The obstruction of justice charge against Epis was later dropped. But federal prosecutors pursued their case against Jones. Assistant U.S. Attorney Samantha Spangler issued a memorandum which acknowledged that there was other ”other activity occurring outside the courthouse” when Jones was leafleting. But the memorandum asserted that ”Mr. Jones’ conduct was egregious. He stood on the courthouse steps distributing pamphlets specifically targeting prospective jurors.”

Jones said he simply passed leaflets to people walking into the courthouse. ”I didn’t interrupt the court,” said Jones. ”I didn’t talk directly to people who were jurors.”

Jones told Judge Nowinski during a hearing in December, that had not even closely read the information he was handing out. But Jones plead guilty to the jury tampering misdemeanor in order to avoid a felony obstruction of justice charge. A report issued by the county probation department recommended that Jones be placed on probation and pay $3,924.93 in restitution charges to cover the cost of seating a new jury.

Bigelow objected to the restitution, arguing that Judge Damrell acted hastily in dismissing the entire jury pool.
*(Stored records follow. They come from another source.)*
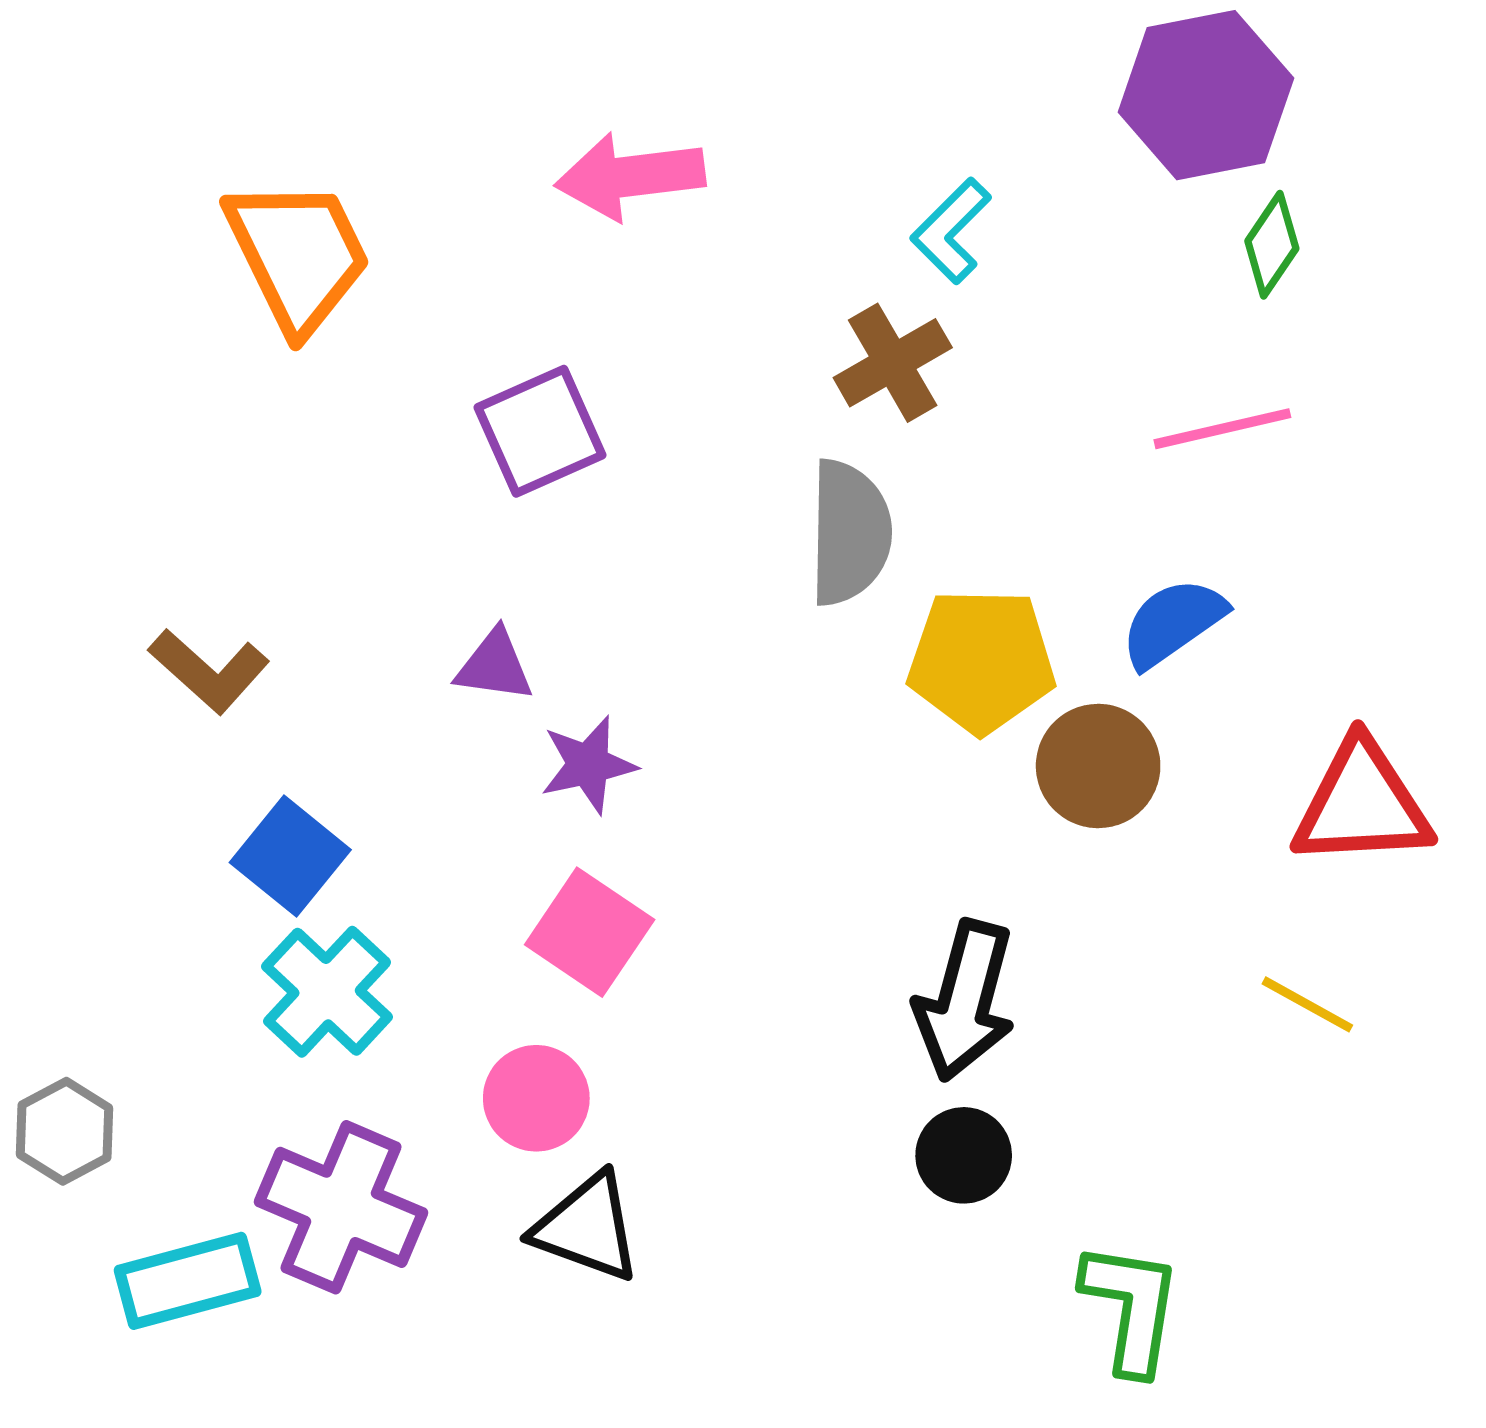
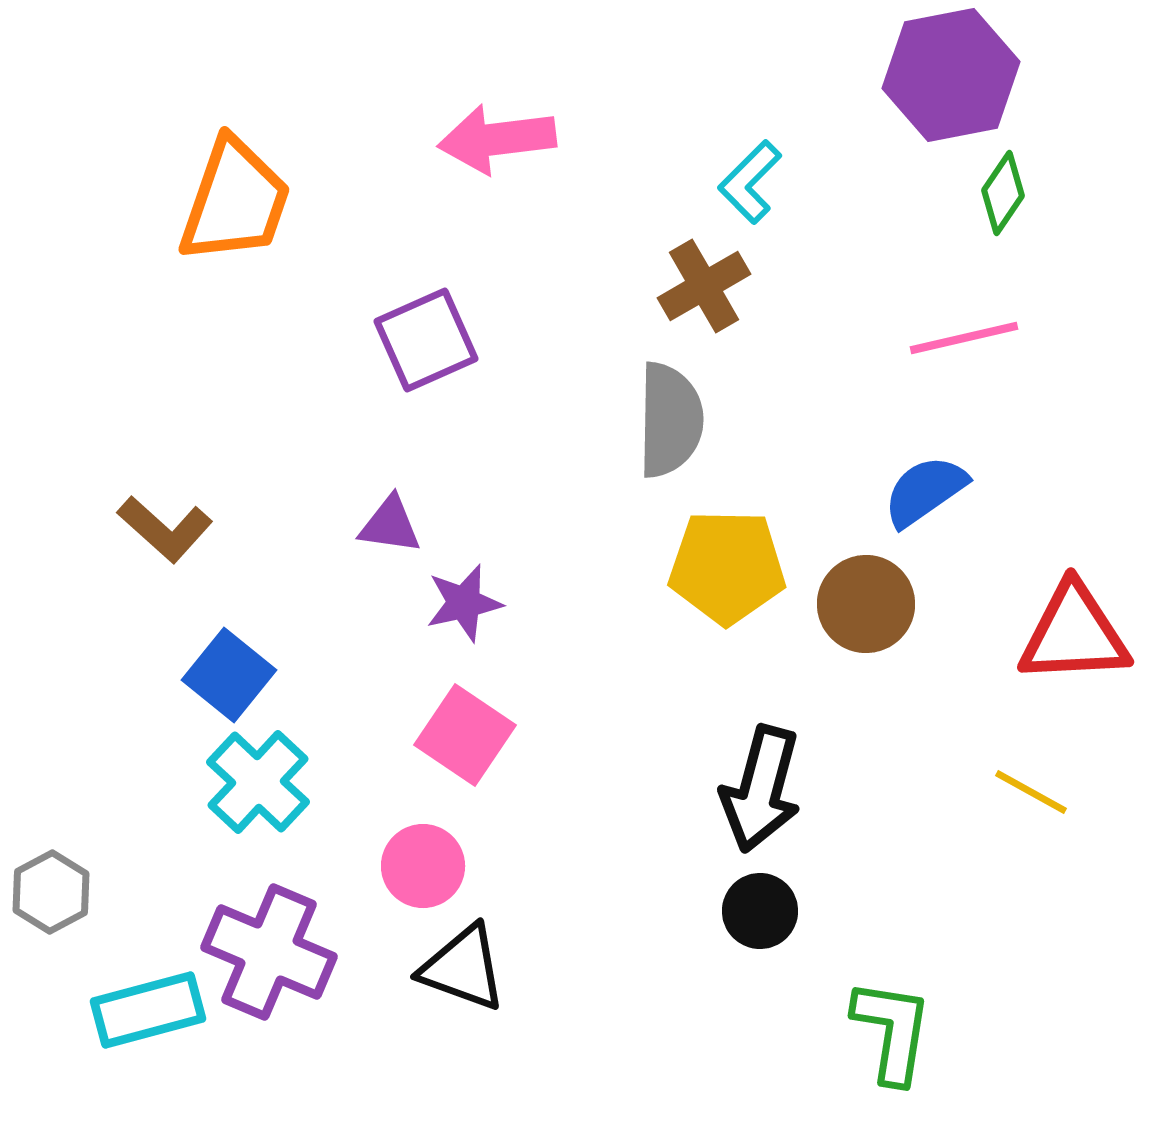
orange trapezoid: (298, 255) -> (235, 201), turned 45
yellow pentagon: (981, 661) -> (727, 567), moved

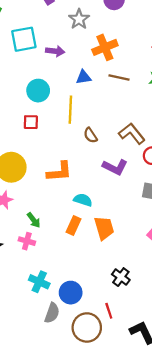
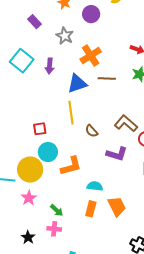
cyan square: (24, 39) -> (22, 61), turned -30
purple arrow: (55, 51) -> (50, 66), turned 98
blue triangle: (84, 77) -> (77, 84), size x1.5
cyan circle: (38, 91) -> (48, 152), moved

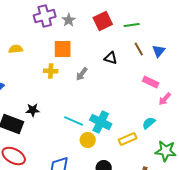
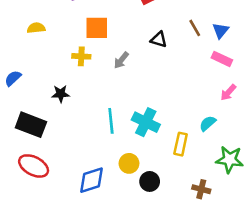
pink rectangle: (151, 82) -> (222, 59), moved
black star: (33, 110) -> (61, 94), moved
cyan line: (74, 121) -> (111, 121), turned 60
yellow rectangle: (128, 139) -> (181, 144), turned -54
yellow circle: (88, 140) -> (129, 163), moved

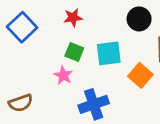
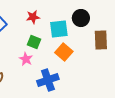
cyan square: (109, 53) -> (59, 29), moved
orange square: (140, 75) -> (64, 52), moved

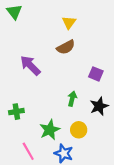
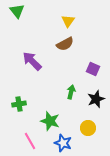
green star: (50, 130) -> (50, 121), turned -30
yellow circle: (79, 130) -> (88, 128), moved

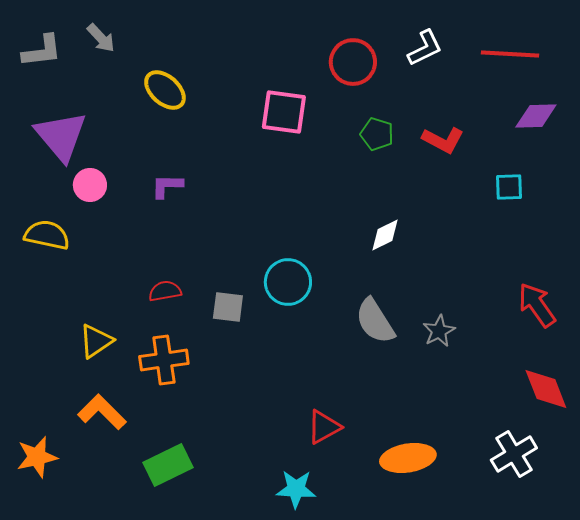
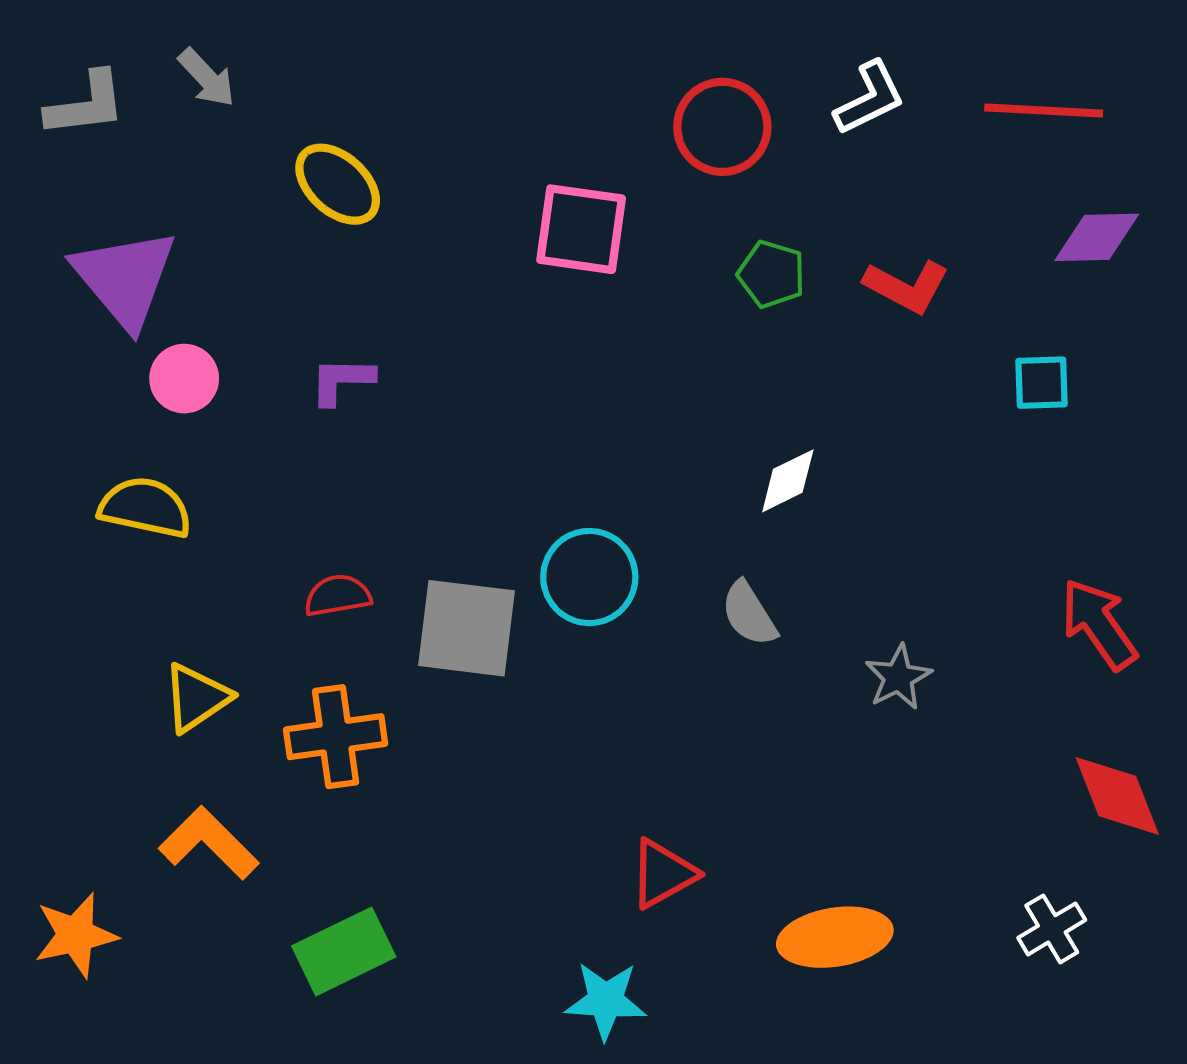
yellow semicircle: (47, 235) -> (145, 507), moved
gray square: (228, 307) -> (467, 628), size x1.6
gray semicircle: (375, 321) -> (749, 614), moved, size x0.7
white cross: (514, 454) -> (1052, 929), size x0.7

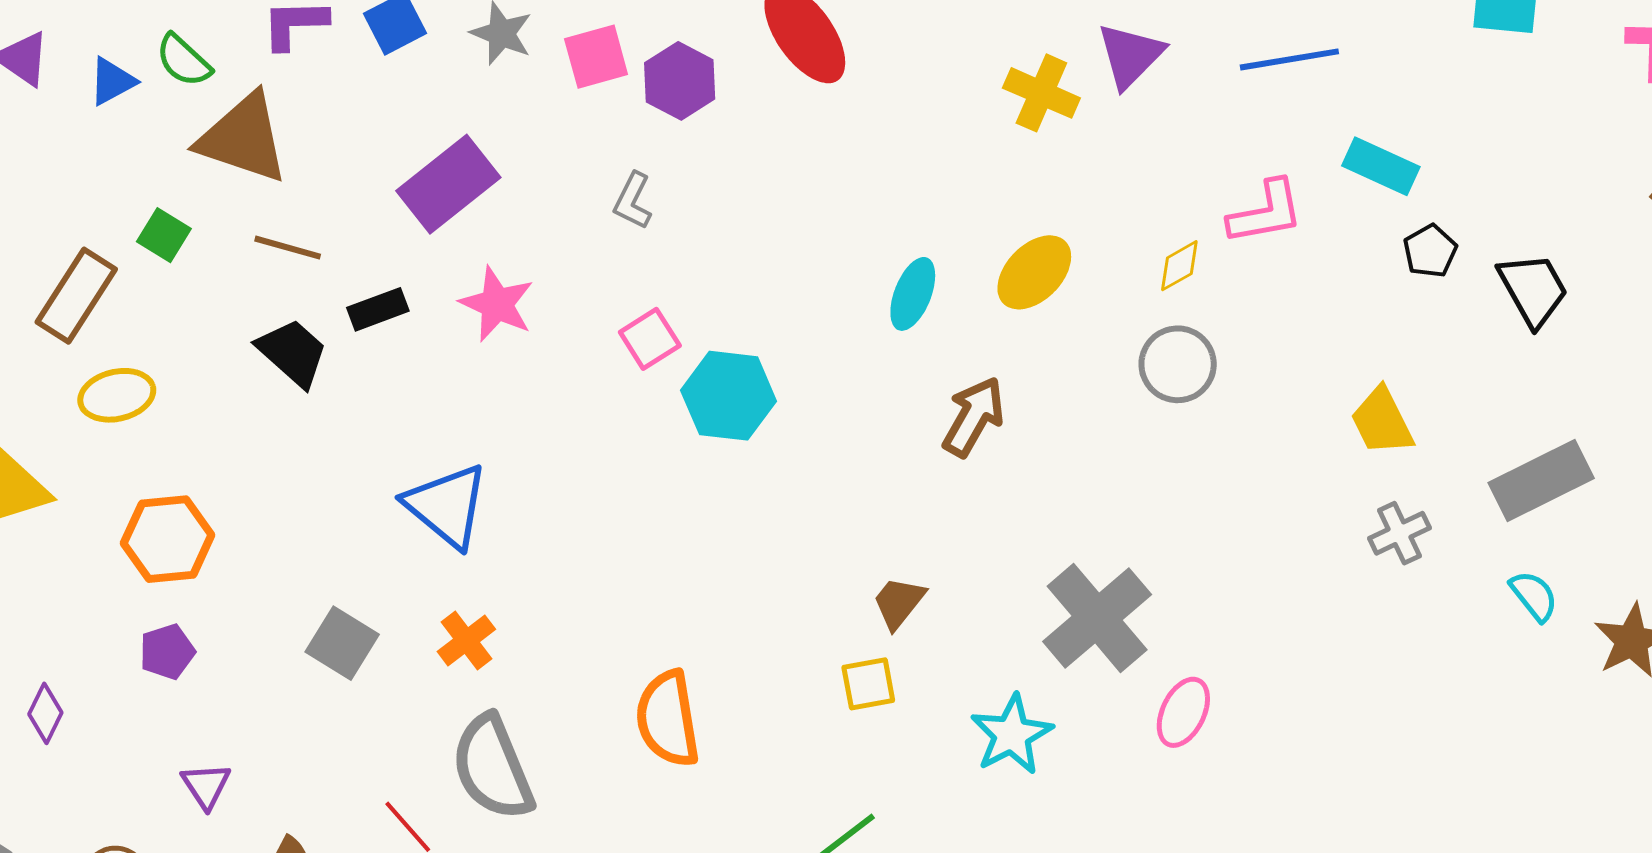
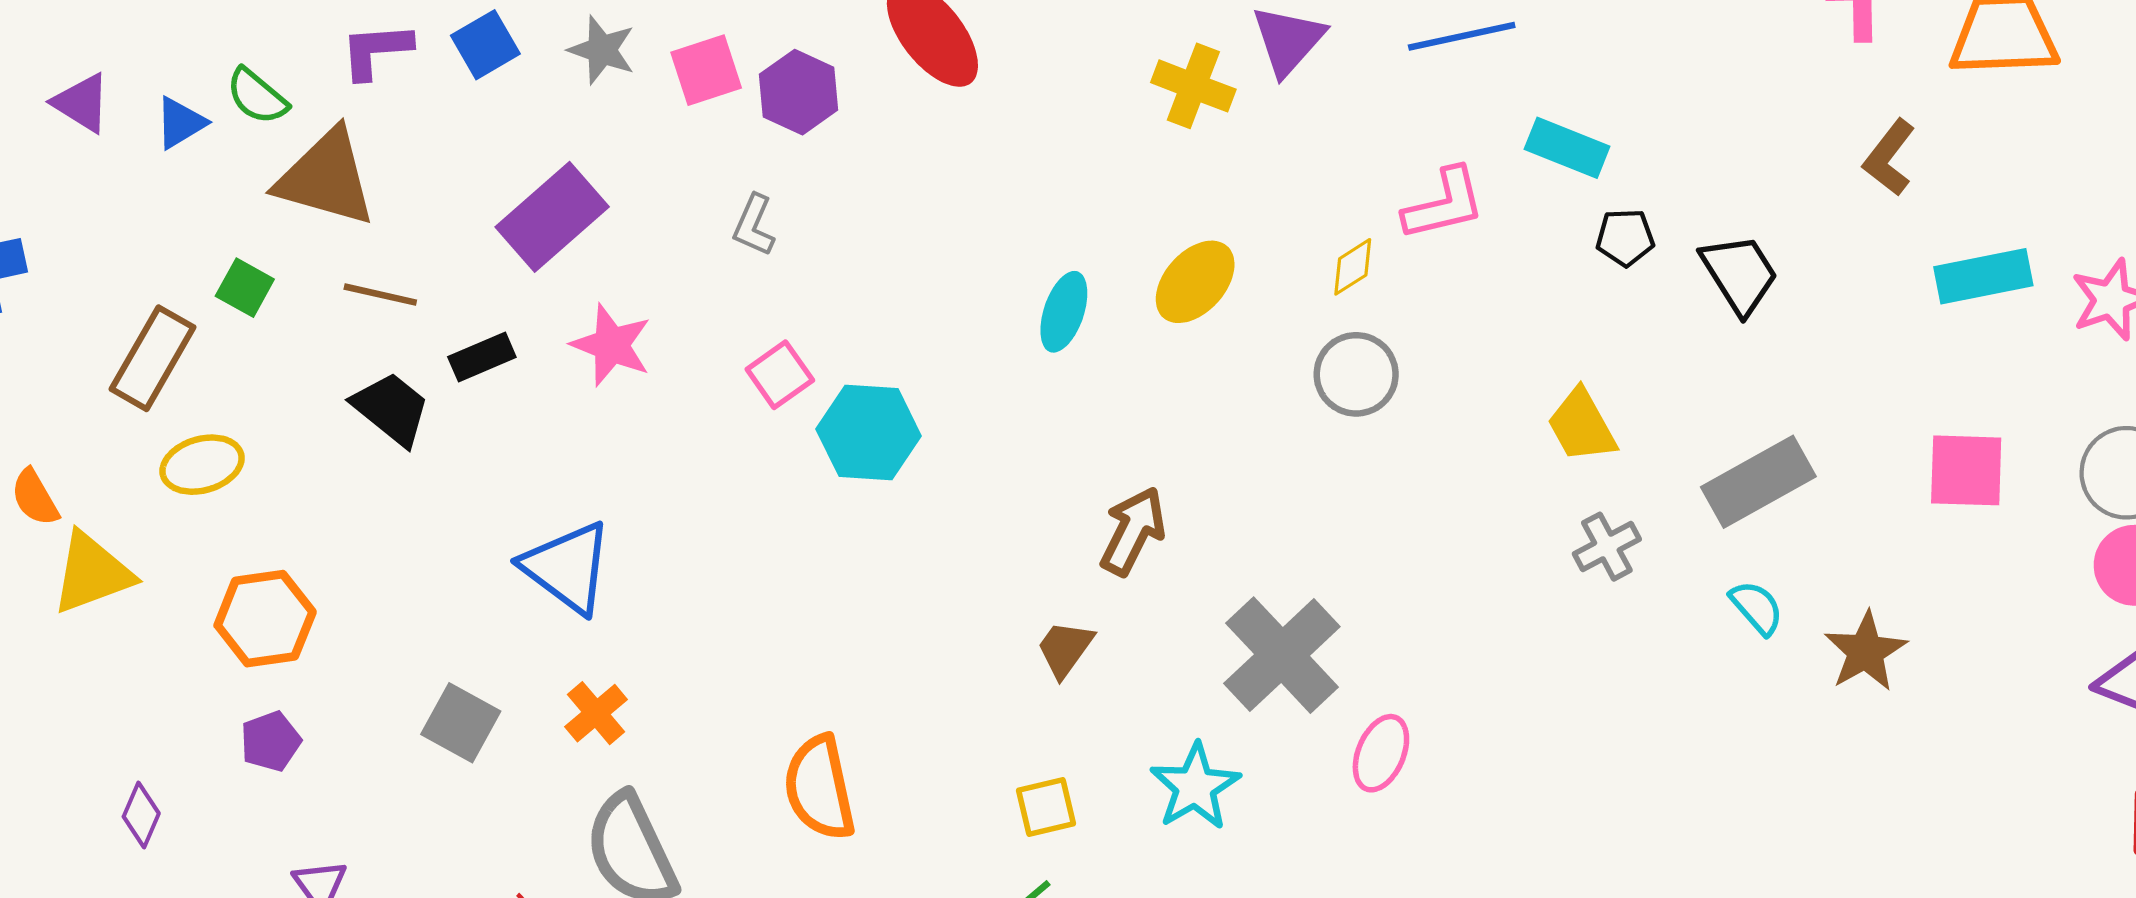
black pentagon: (1430, 251) -> (1625, 238), turned 30
brown arrow: (974, 417) -> (1133, 531), moved
yellow square: (868, 684) -> (1046, 807), moved

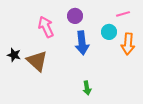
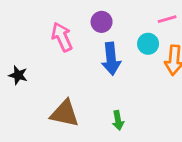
brown triangle: (37, 61) -> (65, 113), moved, turned -30

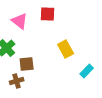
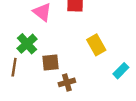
brown cross: (17, 81) -> (67, 82), moved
This argument evidently angered Judge Nowinski who upheld the restitution, and made an unsuccessful effort to take Jones into custody immediately.

Jones says he has filed an urgent request with a District Court Judge asking to be released on bond. He is also appealing his conviction with the Ninth Circuit Court of Appeals on 1st Amendment and other grounds.

”This is David and Goliath,” says Jones who says he will surrender to U.S. Marshals in Sacramento, and then refuse food. ”I want to show how far a judge will go to undermine justice.”